Il aurait giflé directement Bellatrix qu'elle aurait eu l'air moins outrée qu'en entendant prononcé par cette bouche détestable le nom de son très cher maître. Mais Harry continua, imperturbable et pourtant légèrement avachi contre Lucius.

- J'ai une question Tom ... Est-ce que tu comptais réellement t'en prendre à l'intégrité magique ?
- L'intégrité magique ... Oh, tu l'ignores donc. Elle a toujours connu des hauts et des bas. Les pantins du conseil le savent bien. Parfois, elle s'effondre, mais ce n'est pas grave car elle refleurit plus belle que jamais. La magie, c'est un vrai phénix. Tu pensais sauver la situation ? Pauvre petit voyageur ... tu n'imagines pas tout ce que tu détruis. Tu détruis une nouvelle aire !
- Peut-être. Peut-être oui ... mais je ne veux pas de ta nouvelle aire et il se trouve que je peux te la refuser à présent.
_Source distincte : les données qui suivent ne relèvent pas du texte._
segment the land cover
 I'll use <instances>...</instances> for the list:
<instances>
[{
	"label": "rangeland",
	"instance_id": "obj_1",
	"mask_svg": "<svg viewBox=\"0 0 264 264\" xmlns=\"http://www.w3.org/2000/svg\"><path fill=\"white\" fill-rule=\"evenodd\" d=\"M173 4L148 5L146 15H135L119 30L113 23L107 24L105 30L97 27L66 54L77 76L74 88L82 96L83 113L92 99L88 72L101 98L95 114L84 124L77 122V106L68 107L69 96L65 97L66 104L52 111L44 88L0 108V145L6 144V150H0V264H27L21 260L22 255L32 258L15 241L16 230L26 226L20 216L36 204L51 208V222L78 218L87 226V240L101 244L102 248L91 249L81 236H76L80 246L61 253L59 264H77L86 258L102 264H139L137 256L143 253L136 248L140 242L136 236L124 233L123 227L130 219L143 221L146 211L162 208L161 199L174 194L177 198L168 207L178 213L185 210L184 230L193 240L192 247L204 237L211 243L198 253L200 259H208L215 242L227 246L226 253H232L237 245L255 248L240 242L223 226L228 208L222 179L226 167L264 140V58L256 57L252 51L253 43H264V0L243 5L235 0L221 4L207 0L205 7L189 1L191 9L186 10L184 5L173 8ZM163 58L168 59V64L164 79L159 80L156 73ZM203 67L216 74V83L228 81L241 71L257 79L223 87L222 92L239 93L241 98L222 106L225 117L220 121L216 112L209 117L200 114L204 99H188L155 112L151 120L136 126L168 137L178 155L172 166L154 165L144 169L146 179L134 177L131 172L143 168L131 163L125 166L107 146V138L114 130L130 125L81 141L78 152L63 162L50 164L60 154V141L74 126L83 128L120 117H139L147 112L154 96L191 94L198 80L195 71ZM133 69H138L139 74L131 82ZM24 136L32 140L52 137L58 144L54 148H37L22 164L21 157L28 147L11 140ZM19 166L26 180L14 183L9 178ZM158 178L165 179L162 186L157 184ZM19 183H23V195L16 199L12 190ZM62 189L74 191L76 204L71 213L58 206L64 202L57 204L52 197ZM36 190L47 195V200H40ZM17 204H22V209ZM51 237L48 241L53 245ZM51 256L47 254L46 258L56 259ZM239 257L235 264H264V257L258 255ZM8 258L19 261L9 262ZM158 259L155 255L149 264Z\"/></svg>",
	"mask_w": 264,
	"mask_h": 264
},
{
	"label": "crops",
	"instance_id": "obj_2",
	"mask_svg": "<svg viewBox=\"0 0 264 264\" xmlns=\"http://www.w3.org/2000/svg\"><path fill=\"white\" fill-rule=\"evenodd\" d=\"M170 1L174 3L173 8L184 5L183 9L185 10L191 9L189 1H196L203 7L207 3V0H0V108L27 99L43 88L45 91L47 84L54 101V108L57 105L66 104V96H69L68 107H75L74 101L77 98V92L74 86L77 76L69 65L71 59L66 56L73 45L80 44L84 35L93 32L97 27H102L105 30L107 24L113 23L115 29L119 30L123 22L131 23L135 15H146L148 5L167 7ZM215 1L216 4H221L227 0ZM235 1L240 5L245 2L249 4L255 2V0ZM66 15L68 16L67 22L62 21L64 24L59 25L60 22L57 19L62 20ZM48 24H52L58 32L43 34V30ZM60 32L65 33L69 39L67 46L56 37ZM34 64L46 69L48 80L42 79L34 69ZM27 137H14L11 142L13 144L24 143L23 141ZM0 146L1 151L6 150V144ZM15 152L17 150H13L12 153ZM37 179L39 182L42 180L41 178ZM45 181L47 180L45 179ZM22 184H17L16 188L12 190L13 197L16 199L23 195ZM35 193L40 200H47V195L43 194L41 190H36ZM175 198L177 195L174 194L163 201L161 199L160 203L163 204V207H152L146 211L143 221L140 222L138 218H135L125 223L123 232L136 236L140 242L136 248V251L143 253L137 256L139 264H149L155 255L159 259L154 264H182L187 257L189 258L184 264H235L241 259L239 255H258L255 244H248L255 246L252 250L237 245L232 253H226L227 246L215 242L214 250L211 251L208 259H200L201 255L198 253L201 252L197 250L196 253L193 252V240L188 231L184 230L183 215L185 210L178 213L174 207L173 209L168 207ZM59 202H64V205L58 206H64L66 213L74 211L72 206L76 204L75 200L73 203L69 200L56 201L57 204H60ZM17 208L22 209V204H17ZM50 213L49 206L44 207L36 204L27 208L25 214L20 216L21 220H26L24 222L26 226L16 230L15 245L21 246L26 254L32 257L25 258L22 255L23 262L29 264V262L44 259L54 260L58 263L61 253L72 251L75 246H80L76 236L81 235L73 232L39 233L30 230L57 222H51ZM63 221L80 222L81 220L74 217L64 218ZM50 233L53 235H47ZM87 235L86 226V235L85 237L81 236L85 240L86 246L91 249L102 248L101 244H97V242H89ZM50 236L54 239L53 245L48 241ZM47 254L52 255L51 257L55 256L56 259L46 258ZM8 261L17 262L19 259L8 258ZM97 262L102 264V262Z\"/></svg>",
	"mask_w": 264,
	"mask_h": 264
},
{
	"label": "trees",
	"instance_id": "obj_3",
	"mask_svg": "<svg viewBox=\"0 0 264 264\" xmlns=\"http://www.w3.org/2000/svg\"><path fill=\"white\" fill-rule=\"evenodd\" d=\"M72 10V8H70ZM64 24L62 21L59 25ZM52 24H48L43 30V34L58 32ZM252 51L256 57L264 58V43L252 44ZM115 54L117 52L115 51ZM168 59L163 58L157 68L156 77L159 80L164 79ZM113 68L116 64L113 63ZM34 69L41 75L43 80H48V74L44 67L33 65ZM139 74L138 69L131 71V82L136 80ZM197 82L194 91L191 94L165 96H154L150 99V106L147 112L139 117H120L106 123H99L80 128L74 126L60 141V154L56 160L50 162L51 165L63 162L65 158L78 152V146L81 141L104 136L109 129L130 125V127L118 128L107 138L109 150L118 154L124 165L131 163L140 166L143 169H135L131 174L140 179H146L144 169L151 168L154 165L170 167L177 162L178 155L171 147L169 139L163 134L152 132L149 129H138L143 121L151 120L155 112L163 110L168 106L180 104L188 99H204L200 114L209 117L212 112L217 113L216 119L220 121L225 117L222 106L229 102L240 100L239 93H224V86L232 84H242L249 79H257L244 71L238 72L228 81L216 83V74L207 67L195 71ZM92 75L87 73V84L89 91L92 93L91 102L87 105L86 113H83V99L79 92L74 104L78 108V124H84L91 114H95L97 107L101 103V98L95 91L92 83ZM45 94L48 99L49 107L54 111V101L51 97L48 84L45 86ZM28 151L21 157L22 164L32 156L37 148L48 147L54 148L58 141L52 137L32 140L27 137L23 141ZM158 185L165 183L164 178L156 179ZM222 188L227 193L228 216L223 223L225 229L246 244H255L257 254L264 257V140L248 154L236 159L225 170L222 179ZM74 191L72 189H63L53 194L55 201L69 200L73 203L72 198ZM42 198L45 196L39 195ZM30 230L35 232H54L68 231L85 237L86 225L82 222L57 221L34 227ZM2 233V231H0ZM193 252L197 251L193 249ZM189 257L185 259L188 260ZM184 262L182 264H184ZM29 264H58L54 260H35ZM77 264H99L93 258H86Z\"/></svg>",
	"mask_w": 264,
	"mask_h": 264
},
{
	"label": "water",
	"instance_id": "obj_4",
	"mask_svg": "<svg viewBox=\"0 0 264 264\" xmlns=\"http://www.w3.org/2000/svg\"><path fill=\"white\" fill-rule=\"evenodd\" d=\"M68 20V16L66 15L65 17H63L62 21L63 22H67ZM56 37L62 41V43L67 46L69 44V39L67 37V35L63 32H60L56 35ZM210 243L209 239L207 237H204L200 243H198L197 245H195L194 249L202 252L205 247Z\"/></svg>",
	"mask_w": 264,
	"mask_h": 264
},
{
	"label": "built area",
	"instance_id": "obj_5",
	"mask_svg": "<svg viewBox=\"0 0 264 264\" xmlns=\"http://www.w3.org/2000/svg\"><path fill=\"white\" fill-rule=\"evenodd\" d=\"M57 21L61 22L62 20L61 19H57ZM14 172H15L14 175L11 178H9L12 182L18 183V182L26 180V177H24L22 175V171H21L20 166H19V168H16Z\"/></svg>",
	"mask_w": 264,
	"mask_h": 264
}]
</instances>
Dans son dos, Lucius se tendit alors qu'il la sentait. La magie de son amant s'écoulait librement, hors de son corps. Elle enfla tranquillement jusqu'au journal et s'enroula autour de lui, le contraignant, le restreignant, le compressant jusqu'à ce que l'illusion disparaisse. Bellatrix avait été quant à elle était repoussée contre le mur, plaquée, bloquée. La pression devenait si forte, si intense qu'elle s'évanouie. Un instant d'avant pourtant, son visage s'éclairait d'un sourire nouveau. Harry Potter était tellement fort, tellement puissant. Elle trouva ça beau. Elle le trouva magnifique.

A l'extérieur, les pierres se figèrent mais les rires continuèrent, ponctués de cris de joies parce que cet arrêt ne pouvait signifier qu'une chose. Ils avaient gagné.

Lucius s'approcha de la jeune femme évanouie ... Il l'avait vu sourire. Doucement, il replaça une mèche de ses cheveux derrière son oreille tout en demandant à son amant ce qu'il comptait faire d'elle.

- J'aimerai la mettre dans une maison de soin ... parce qu'elle est juste folle ... mais pour le moment, elle va devoir aller à Azkaban.

Harry s'en voulait pour ça. Il s'en voulait pour la torture qu'elle allait subir là-bas, toutes les souffrances qu'elle allait endurer, mais il ne pouvait pas tout réformer du jour au lendemain. Alors il la déposerait à Azkaban et dès qu'il le pourrait, il ferait évoluer les choses pour que retenir et empêcher de nuire ne rime plus avec souffrir, dépérir, maigrir, subir ... Oui, il avait encore beaucoup de travail se dit-il tout en récupérant le journal qu'il avait mis, très temporairement, hors-jeu.